3. Lakukan Inspeksi dan Pemeliharaan Berkala
Pemeliharaan rutin fasilitas SPBU sangat penting. Pemeriksaan pompa, tabung penyimpanan, alat pemadam kebakaran, dan sistem deteksi dini memastikan peralatan selalu siap digunakan. Inspeksi berkala juga membantu mendeteksi potensi masalah sebelum berkembang menjadi insiden serius.
4. Tingkatkan Kompetensi dan Pembinaan SDM
Operator dan pengawas SPBU harus memahami prosedur keselamatan secara menyeluruh. Pelatihan rutin dan simulasi situasi darurat membantu pekerja merespons cepat jika terjadi risiko. Pendidikan berkelanjutan ini juga menumbuhkan budaya keselamatan yang menjadi kebiasaan sehari-hari.
5. Audit dan Evaluasi Proses Keselamatan
Audit internal dan eksternal SMKM membantu memastikan prosedur keselamatan diterapkan secara nyata di lapangan, bukan sekadar di dokumen. Evaluasi berkala memastikan praktik di lapangan tetap sesuai standar, dan menjadi bahan perbaikan terus-menerus.
Dalam sambutannya, Region Manager Retail Sales JBB menyampaikan bahwa keselamatan merupakan pondasi utama dalam operasional SPBU. Sejalan dengan itu, Group Head Operation Regional JBB menekankan pentingnya kolaborasi seluruh pihak dalam memastikan kesiapan SPBU menghadapi audit SMKM yang bukan hanya soal kelulusan dokumen, tetapi memastikan bahwa prosedur keselamatan benar-benar dijalankan di lapangan.
“Sinergi antara pengelola SPBU, tim HSSE, dan manajemen regional menjadi kunci keberhasilan perusahaan,” katanya yang dikutip dalam keteragan tertulis, Senin, 18 Agustus 2025.
6. Bangun Budaya Keselamatan
Keselamatan bukan hanya kewajiban regulasi, tetapi budaya yang harus diinternalisasi seluruh tim SPBU. Diskusi rutin, sosialisasi prosedur, dan penghargaan bagi praktik aman dapat memperkuat kebiasaan ini. Dengan budaya keselamatan yang kuat, risiko insiden bisa diminimalkan secara signifikan.
7. Integrasi Keberlanjutan dan Lingkungan
Manajemen risiko di SPBU harus selaras dengan prinsip lingkungan dan keberlanjutan. Penanganan tumpahan bahan bakar, limbah, dan emisi harus sesuai prosedur untuk melindungi lingkungan.

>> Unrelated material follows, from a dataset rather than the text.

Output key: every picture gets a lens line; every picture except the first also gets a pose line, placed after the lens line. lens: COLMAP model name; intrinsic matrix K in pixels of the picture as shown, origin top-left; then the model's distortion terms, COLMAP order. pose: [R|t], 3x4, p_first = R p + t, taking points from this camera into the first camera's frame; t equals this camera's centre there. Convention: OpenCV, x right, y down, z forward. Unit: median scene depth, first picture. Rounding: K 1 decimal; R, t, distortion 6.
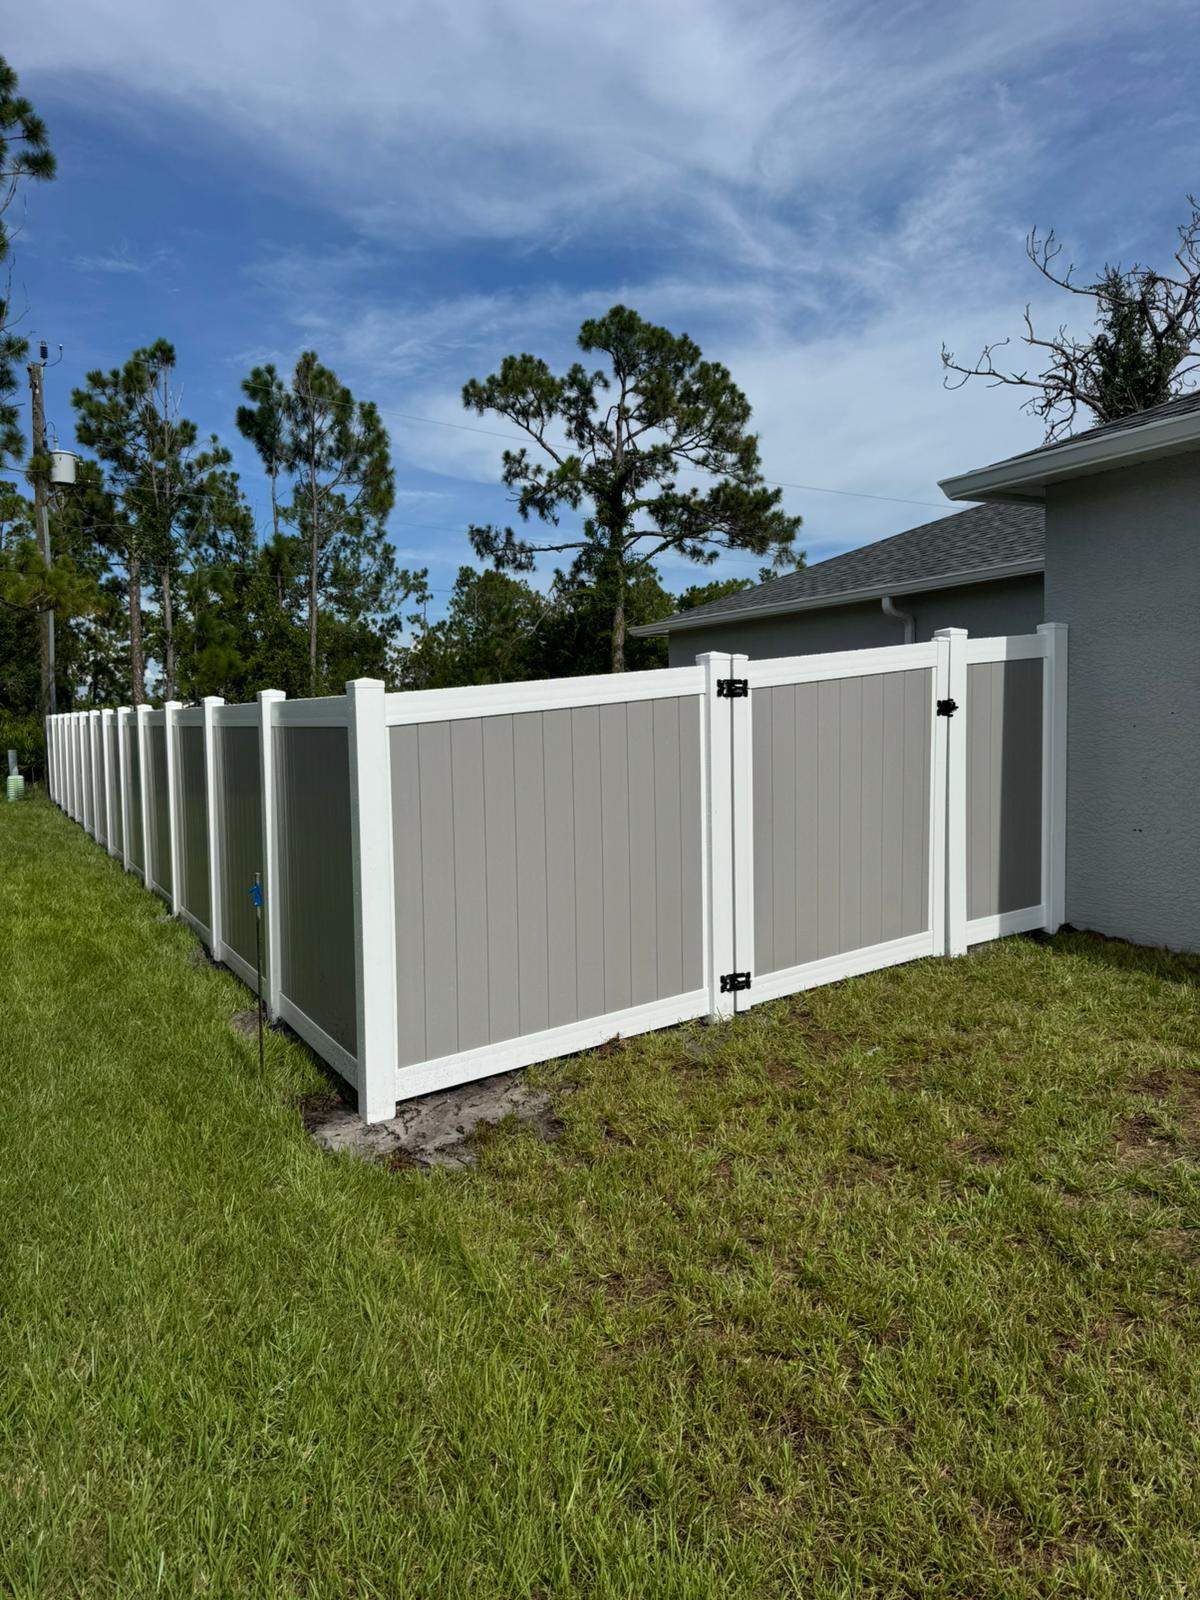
lens RADIAL K [[1120.5, 0, 623.2], [0, 1120.5, 791.6], [0, 0, 1]] dist [0.045330, -0.037275]
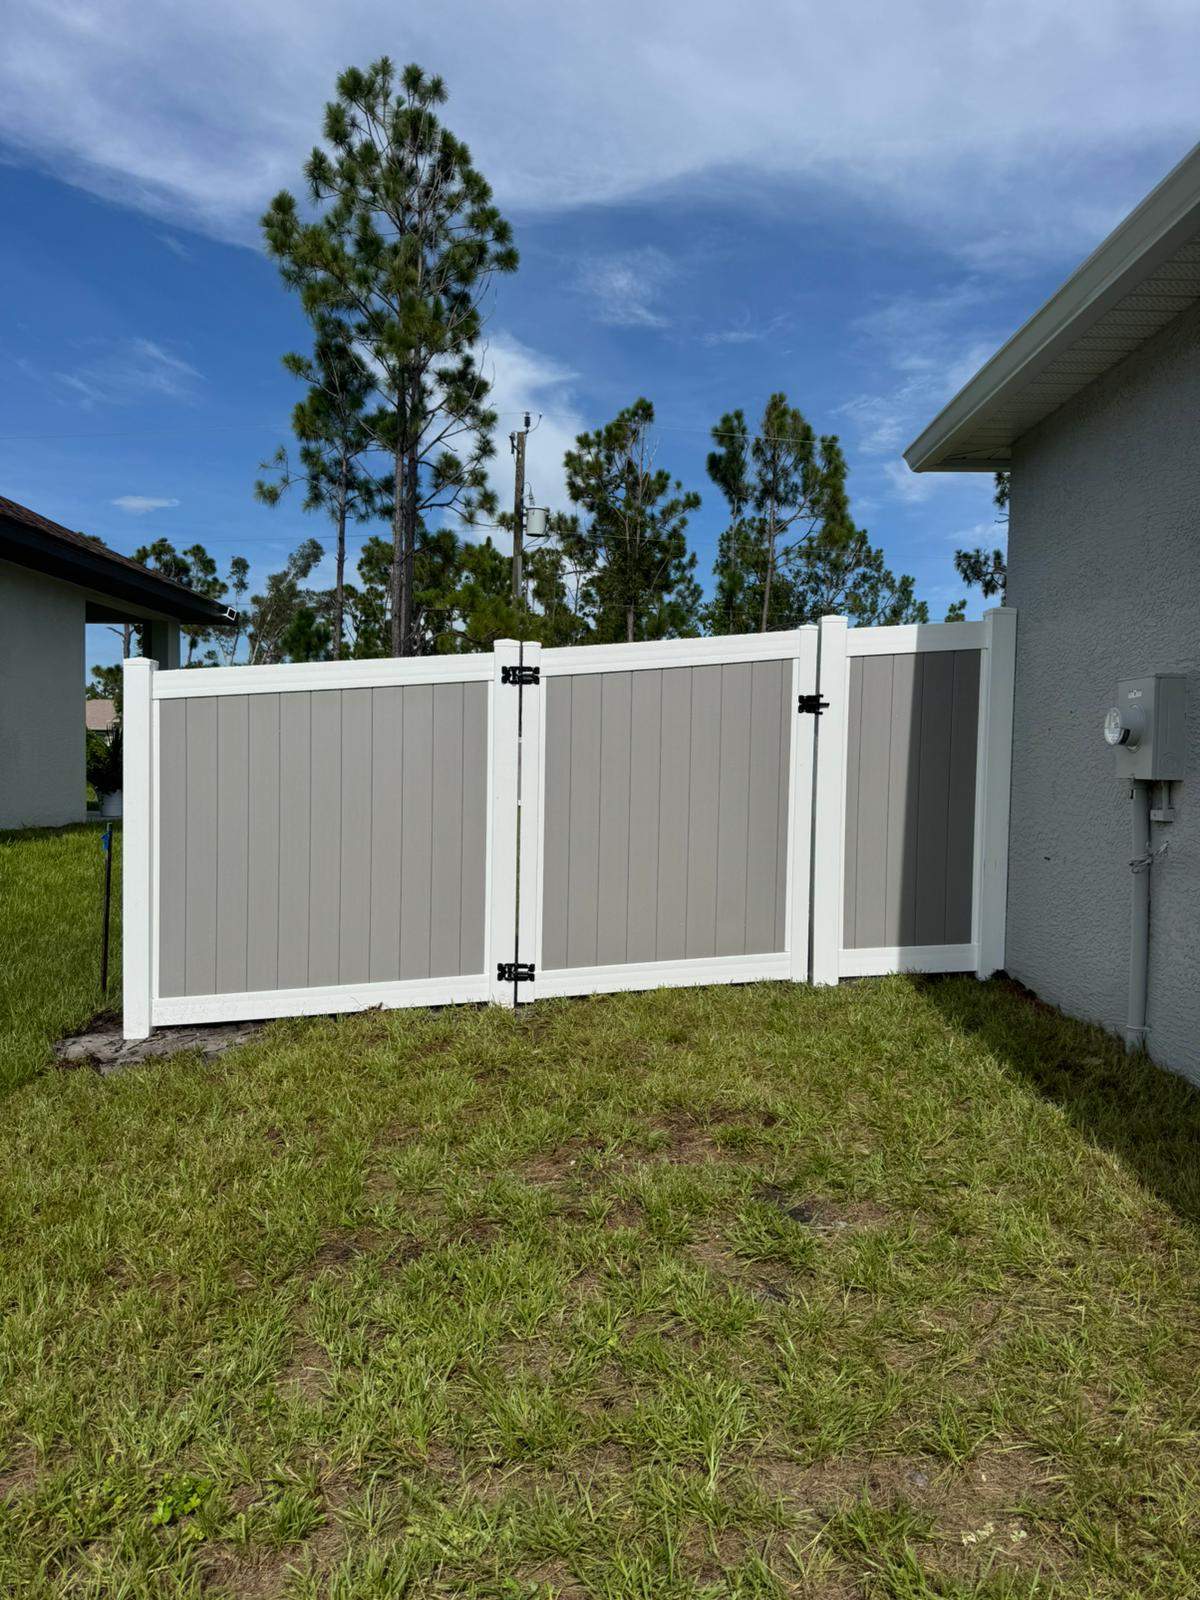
lens RADIAL K [[1121.5, 0, 600.0], [0, 1121.5, 800.0], [0, 0, 1]] dist [0.045187, -0.040426]
pose [[0.886297, 0.052215, -0.460165, 0.507084], [-0.063207, 0.997964, -0.008500, 0.018033], [0.458784, 0.036619, 0.887793, 0.123227]]
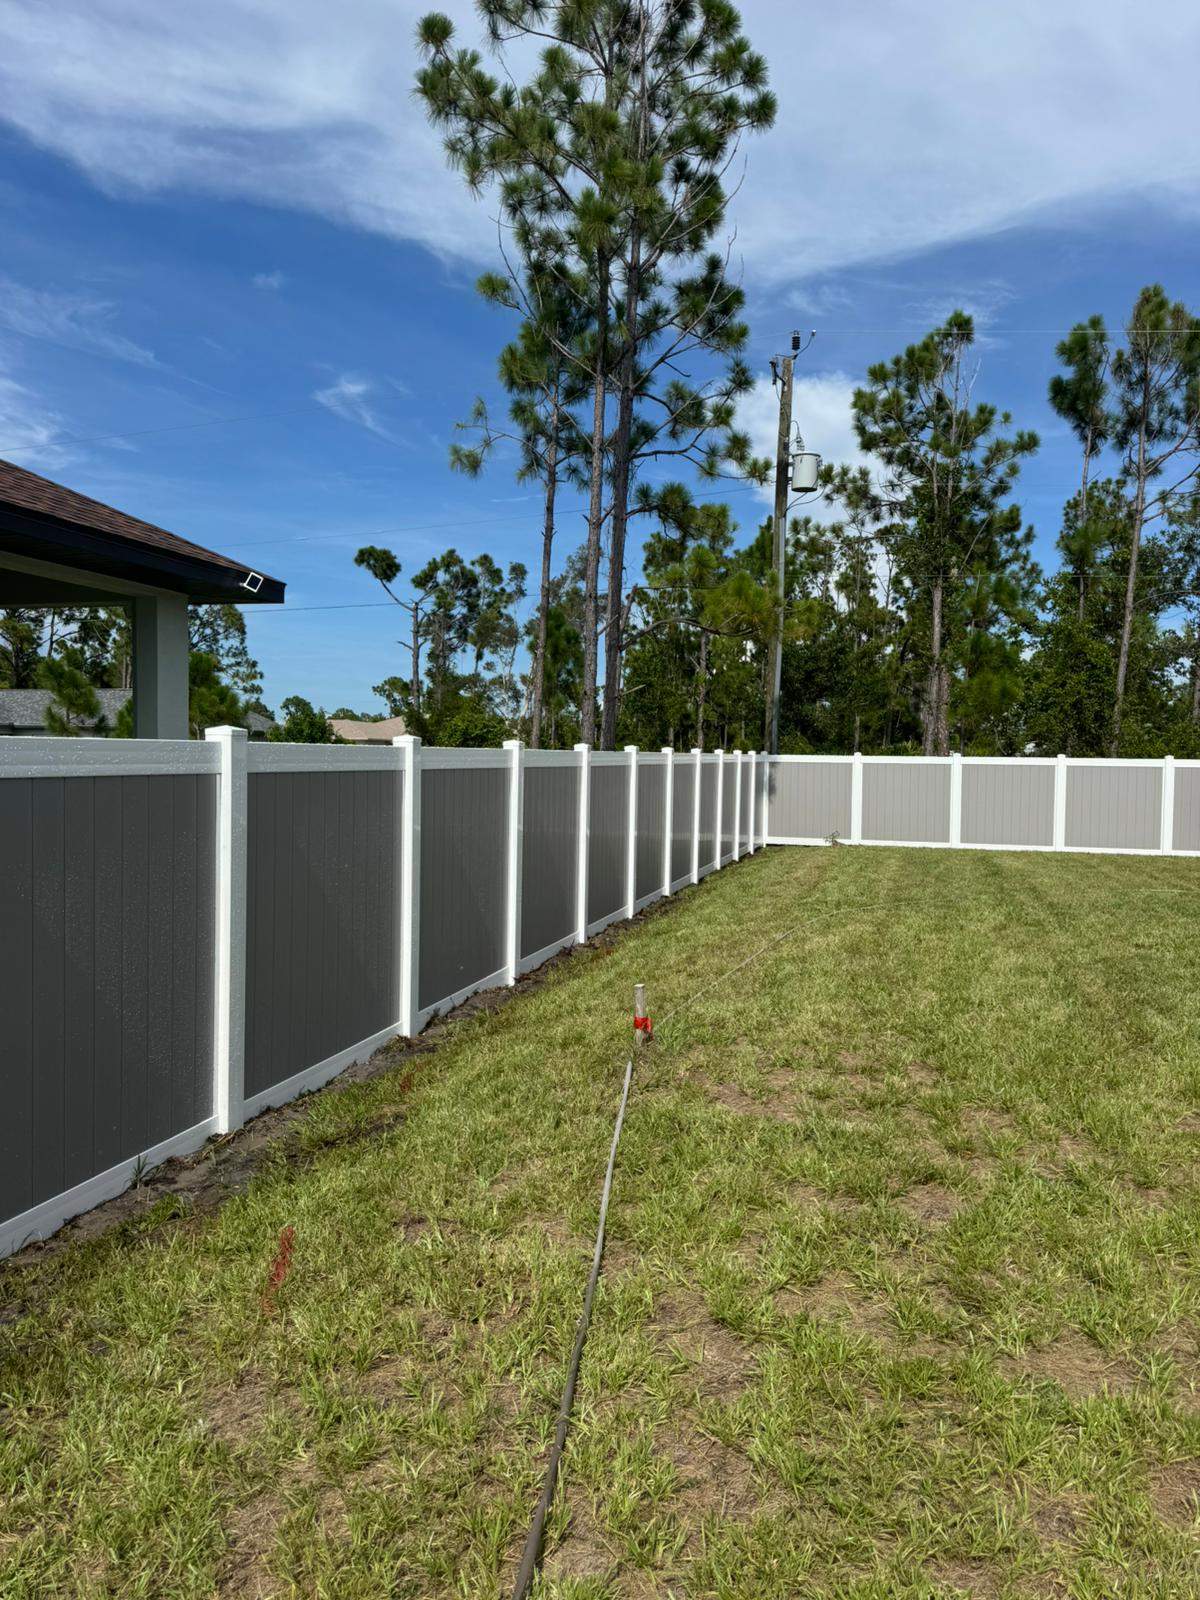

Langkah ini juga mendukung pencapaian Sustainable Development Goals dengan mengintegrasikan aspek keselamatan kerja, kesehatan, dan peningkatan kapasitas sumber daya manusia di sektor energi. Program ini secara langsung mendukung poin 3 tentang Kehidupan Sehat dan Sejahtera serta poin 8 terkait Pekerjaan Layak dan Pertumbuhan Ekonomi dengan memperkuat budaya keselamatan, melindungi pekerja, dan menciptakan lingkungan kerja yang aman dan berkelanjutan.
Dengan penerapan tujuh langkah ini, SPBU tidak hanya lebih aman bagi pekerja dan pelanggan, tetapi juga lebih ramah lingkungan dan berkelanjutan. Praktik manajemen risiko yang sistematis menegaskan bahwa keselamatan adalah prioritas utama, sekaligus membangun kepercayaan publik terhadap operasional SPBU.